Task details:
Excluding pictures, reproduce word for word the lines from the one containing "calendar: none [383,165,419,252]" through the end of the material below.

Excerpted data: Begin

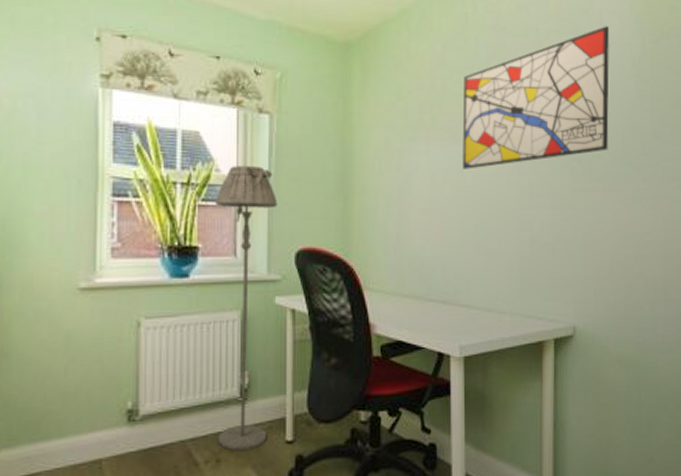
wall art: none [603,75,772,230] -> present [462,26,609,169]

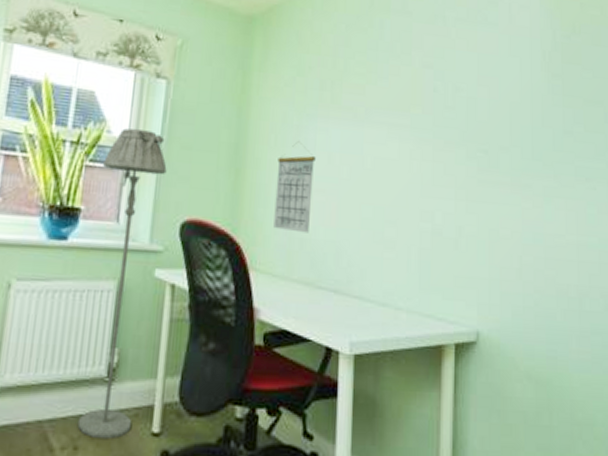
calendar: none [383,165,419,252] -> present [273,141,316,233]
wall art: present [462,26,609,169] -> none [362,18,518,152]

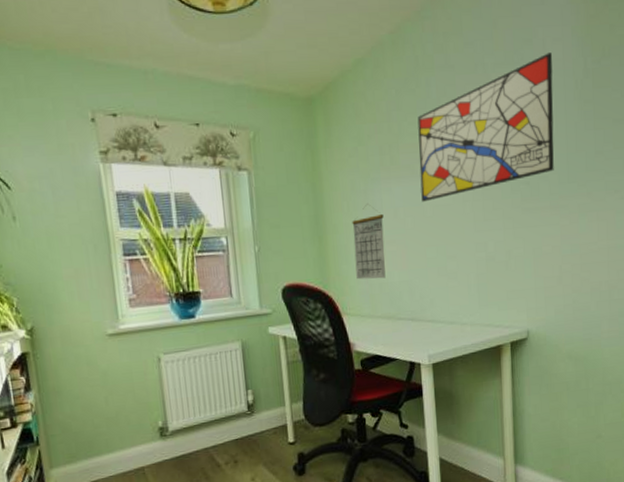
floor lamp: present [77,128,167,440] -> none [209,218,273,453]
wall art: none [362,18,518,152] -> present [417,52,554,202]

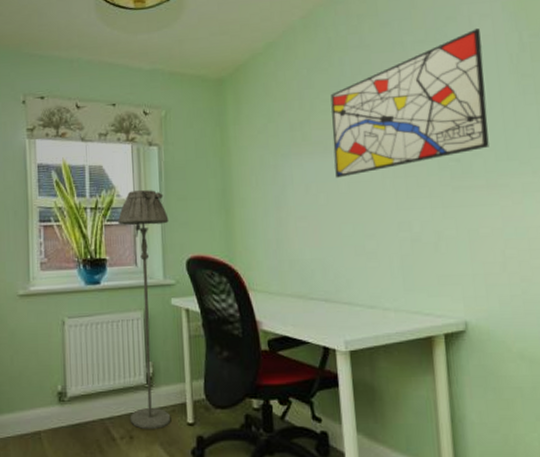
floor lamp: none [209,218,273,453] -> present [118,189,171,430]
calendar: present [352,204,386,280] -> none [260,179,296,255]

Excerpted data: End

Response area:
calendar: none [383,165,419,252] -> present [273,141,316,233]
wall art: present [462,26,609,169] -> none [362,18,518,152]

floor lamp: present [77,128,167,440] -> none [209,218,273,453]
wall art: none [362,18,518,152] -> present [417,52,554,202]

floor lamp: none [209,218,273,453] -> present [118,189,171,430]
calendar: present [352,204,386,280] -> none [260,179,296,255]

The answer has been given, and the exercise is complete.